Prompt
Select and copy out every line in the records containing "Humble".

Provided data Start Marker

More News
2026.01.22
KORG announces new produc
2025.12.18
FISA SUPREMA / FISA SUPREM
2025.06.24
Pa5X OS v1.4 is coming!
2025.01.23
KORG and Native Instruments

Provided data End Marker
Provided data Start Marker

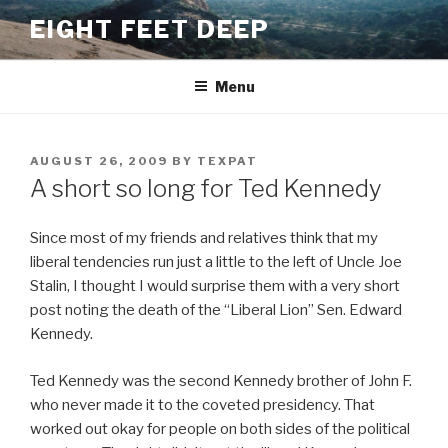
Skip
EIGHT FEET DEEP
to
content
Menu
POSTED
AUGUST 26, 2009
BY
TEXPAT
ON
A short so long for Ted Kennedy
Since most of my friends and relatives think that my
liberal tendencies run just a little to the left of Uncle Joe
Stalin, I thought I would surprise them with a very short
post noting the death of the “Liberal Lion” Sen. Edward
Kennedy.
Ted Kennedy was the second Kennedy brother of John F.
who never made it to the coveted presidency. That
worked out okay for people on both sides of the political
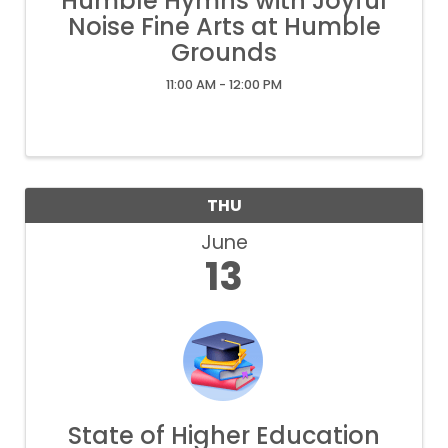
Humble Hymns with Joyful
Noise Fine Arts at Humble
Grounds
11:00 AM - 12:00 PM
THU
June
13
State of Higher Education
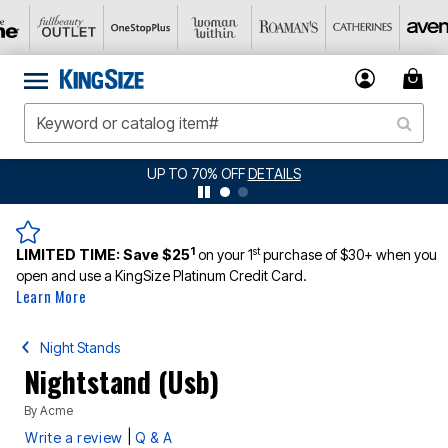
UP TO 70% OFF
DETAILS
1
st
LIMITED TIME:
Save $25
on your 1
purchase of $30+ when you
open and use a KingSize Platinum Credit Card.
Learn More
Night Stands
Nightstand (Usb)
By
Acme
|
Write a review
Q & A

Provided data End Marker

Output of the exercise
Humble Hymns with Joyful
Noise Fine Arts at Humble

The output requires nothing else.